Plaintiff’s complaint requests that this Court review the California Supreme Court’s denial of her petition. (ECF No. 10 at 14). While the Court’s ruling on standing is likely dispositive of any such claim, the Court also addresses the issue as follows.
*9 As explained to the parties at the hearing, this Court is not an appellate court for the state court. (Hr’g. at 10:07 a.m.). Accordingly, this Court does not reach issues of alleged legal error and Plaintiff’s request is not properly before this Court. See Confederated Tribes of Colville Reservation v. Superior Court of Okanogan County, 945 F.2d 1138, 1141 (“[L]ower federal courts possess no power whatsoever to sit in direct review of state court decisions.”).
Thus, the Court lacks jurisdiction to review the state court decisions, absent an independent federal claim as addressed above.
c. Leave to Amend
“Dismissal without leave to amend is proper if it is clear that the complaint could not be saved by amendment.” Lund v. Cowan, 5 F.4th 964, 973 (9th Cir. 2021). Petitioner conceded that she has not and cannot allege facts that could establish that her children fall within the statutory definition of an Indian child. Accordingly, leave to amend would be futile.
V. CONCLUSION AND ORDER
Accordingly, based on the foregoing, IT IS HEREBY ORDERED that:
1. Defendant’s motion to dismiss (ECF No. 24) is GRANTED;
2. Plaintiff’s claims are dismissed with prejudice for lack of jurisdiction; and
3. The Clerk of the Court is directed to close this case.
IT IS SO ORDERED.
Slip Copy, 2022 WL 17343869
All subsequent statutory references are to 25 U.S.C. § 1901 et seq., unless indicated otherwise.
Plaintiff titled the complaint “Memorandum in Support of Petition for Review, and/or Evidentiary Hearing, Regarding Violation of the Indian Child Welfare Act (ICWA).” Plaintiff’s First Amended Complaint is likewise referred to as the “Amended Memorandum in Support of Petition for Review, and/or Evidentiary Hearing, Regarding Violation of the Indian Child Welfare Act (ICWA).” The Court will construe Plaintiff’s filing as a complaint, despite the different format.
Any citations to the September 16, 2022, hearing correspond to the audio recording timestamps and any transcription is unofficial and based on the audio file. A copy of the audio recording is available to the parties upon request.
Page numbers cited are based on the page numbers indicated in blue text at the top of each page of each exhibit.
This citation is to the opinion of the Fifth District Court of Appeals.
Plaintiff mentions in her complaint that the Court may take judicial notice of certain dates pertaining to Defendant’s alleged insufficient diligence regarding ICWA. (ECF No. 10 at 4 n.4, 5 at n.5).
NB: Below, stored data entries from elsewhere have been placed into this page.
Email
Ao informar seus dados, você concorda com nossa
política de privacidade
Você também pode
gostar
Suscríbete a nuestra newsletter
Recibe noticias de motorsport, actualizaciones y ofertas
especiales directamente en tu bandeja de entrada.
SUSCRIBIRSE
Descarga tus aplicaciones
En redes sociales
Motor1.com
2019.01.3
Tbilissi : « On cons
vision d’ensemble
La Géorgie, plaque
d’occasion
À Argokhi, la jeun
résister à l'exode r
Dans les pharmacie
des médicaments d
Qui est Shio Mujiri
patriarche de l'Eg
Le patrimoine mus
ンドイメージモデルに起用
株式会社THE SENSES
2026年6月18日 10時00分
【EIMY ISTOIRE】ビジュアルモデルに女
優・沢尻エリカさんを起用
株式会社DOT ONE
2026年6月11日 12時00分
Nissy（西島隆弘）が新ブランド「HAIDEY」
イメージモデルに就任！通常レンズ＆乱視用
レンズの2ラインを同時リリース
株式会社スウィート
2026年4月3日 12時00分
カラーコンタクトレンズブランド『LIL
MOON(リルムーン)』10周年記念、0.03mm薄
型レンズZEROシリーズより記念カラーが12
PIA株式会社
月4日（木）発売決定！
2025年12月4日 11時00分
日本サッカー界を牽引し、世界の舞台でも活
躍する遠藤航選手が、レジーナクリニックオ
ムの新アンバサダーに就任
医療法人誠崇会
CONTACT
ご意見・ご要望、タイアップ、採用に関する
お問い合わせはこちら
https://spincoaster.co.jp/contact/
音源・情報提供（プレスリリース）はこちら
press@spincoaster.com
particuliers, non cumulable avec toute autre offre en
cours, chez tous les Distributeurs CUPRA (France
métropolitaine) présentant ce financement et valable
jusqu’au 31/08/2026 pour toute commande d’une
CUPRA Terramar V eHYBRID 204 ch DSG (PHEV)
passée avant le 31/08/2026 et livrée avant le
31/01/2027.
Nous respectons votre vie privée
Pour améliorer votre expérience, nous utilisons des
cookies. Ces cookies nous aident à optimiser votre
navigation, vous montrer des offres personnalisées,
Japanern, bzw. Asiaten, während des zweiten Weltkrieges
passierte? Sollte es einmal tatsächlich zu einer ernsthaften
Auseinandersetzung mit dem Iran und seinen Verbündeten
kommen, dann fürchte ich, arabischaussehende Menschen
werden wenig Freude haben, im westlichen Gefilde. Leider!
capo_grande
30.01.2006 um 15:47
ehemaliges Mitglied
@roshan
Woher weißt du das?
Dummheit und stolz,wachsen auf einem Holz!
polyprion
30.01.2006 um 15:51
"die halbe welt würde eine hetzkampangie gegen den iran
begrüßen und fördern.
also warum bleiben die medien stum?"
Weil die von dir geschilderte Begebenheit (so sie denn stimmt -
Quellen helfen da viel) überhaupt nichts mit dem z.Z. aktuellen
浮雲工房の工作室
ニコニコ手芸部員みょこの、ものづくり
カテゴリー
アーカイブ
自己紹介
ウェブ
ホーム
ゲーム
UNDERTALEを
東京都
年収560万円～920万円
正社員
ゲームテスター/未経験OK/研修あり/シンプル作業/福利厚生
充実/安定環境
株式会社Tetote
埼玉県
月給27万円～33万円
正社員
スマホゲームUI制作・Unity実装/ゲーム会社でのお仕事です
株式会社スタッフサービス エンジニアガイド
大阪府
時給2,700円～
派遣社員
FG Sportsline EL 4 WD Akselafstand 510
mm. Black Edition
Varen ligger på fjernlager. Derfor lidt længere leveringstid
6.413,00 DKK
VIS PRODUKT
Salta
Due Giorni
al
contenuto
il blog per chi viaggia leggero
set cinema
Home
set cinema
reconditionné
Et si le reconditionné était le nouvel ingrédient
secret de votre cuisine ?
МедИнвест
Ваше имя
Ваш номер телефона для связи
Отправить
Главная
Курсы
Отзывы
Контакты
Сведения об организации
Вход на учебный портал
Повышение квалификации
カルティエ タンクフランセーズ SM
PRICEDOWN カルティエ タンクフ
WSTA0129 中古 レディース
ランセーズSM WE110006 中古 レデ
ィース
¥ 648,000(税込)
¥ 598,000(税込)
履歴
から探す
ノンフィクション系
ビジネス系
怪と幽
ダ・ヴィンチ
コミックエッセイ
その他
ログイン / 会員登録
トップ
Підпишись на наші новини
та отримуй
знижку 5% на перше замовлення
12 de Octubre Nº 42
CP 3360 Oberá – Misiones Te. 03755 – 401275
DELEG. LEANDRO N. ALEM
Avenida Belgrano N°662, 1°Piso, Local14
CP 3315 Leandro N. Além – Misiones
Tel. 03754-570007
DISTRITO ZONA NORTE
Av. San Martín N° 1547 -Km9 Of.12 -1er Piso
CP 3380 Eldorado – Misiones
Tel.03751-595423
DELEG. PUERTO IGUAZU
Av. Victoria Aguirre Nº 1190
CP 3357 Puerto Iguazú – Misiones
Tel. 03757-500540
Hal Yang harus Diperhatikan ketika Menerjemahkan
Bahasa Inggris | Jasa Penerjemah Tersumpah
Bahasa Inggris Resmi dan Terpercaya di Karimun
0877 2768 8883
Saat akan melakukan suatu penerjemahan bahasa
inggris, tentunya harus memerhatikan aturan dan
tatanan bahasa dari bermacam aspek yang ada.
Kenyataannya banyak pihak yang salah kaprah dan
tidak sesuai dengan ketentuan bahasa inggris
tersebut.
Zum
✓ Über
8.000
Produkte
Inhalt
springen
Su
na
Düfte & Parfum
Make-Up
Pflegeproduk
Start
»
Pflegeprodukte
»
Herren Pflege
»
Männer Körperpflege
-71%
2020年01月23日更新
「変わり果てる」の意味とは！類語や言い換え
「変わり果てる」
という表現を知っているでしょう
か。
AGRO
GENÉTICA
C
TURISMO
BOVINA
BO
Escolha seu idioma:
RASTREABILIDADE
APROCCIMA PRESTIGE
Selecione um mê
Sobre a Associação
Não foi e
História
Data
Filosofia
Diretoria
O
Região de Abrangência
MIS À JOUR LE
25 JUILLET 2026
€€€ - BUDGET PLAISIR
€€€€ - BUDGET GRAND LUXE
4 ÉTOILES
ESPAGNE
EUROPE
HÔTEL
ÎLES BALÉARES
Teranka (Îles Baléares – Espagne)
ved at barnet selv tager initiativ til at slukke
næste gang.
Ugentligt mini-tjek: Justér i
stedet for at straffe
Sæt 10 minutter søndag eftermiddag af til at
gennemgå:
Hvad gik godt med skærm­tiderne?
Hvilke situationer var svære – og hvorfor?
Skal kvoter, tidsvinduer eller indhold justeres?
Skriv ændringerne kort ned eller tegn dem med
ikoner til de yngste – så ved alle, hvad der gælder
As the Court does not reach the diligence issue, it declines to take judicial notice of these facts.
Abbreviations are used in place of the full names of the minor children.
The Court does not decide whether Defendant complied with the requirements under these sections.
As the Court finds that it lacks subject matter jurisdiction over this action and that Plaintiff lacks standing, the Court does not reach the additional bases for dismissal raised in Defendant’s Motion to Dismiss.